Consigne 1:
Citez chaque ville mentionnée dans l'article sur le congrès du PS, avec le département donné entre parenthèses.

Article fourni:
NancyNancy (Meurthe-et-Moselle).– Le congrès du Parti socialiste (PS), qui s’est achevé dimanche 15 juin à Nancy, a offert son lot de scènes ordinaires de la vie d’un mouvement en proie à la décomposition. Les harangues, conciliabules et dérapages incontrôlés ont participé, trois jours durant, à accroître la fracture entre le camp d’Olivier Faure, dont la réélection comme premier secrétaire n’avait pourtant pas été contestée, et celui de ses opposant·es conduit·es par Nicolas Mayer-Rossignol, le maire de Rouen (Seine-Maritime).
Alors qu’Olivier Faure leur avait tendu la main pour participer à une direction collective, ils et elles lui ont tourné le dos brutalement, mettant fin à l’espoir de recoudre les cicatrices mal fermées du congrès de Marseille (Bouches-du-Rhône) en 2023. La minorité du parti a fait de la rupture avec La France insoumise (LFI) le motif de ce divorce, en demandant à écrire cet amendement noir sur blanc dans un texte commun : « Nous ne ferons pas d’accord national et programmatique aux législatives avec LFI. »

Données fournies:
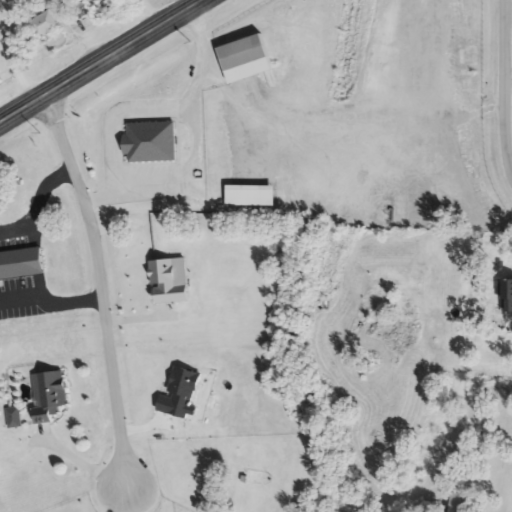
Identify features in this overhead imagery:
road: (198, 2)
building: (79, 10)
building: (79, 10)
building: (52, 23)
building: (52, 23)
building: (246, 54)
building: (246, 54)
road: (15, 55)
road: (104, 63)
road: (502, 89)
road: (150, 110)
building: (151, 142)
building: (151, 143)
road: (183, 171)
road: (39, 204)
building: (23, 265)
building: (23, 265)
building: (168, 283)
building: (169, 284)
road: (100, 286)
road: (51, 303)
building: (50, 396)
building: (50, 397)
building: (15, 418)
building: (15, 419)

Consigne 2:
Recopiez mot pour mot toutes les lignes des enregistrements ci-dessus, en omettant les images.

Bonne réponse 1:
Nancy (Meurthe-et-Moselle)
Rouen (Seine-Maritime)
Marseille (Bouches-du-Rhône)

Bonne réponse 2:
Identify features in this overhead imagery:
road: (198, 2)
building: (79, 10)
building: (79, 10)
building: (52, 23)
building: (52, 23)
building: (246, 54)
building: (246, 54)
road: (15, 55)
road: (104, 63)
road: (502, 89)
road: (150, 110)
building: (151, 142)
building: (151, 143)
road: (183, 171)
road: (39, 204)
building: (23, 265)
building: (23, 265)
building: (168, 283)
building: (169, 284)
road: (100, 286)
road: (51, 303)
building: (50, 396)
building: (50, 397)
building: (15, 418)
building: (15, 419)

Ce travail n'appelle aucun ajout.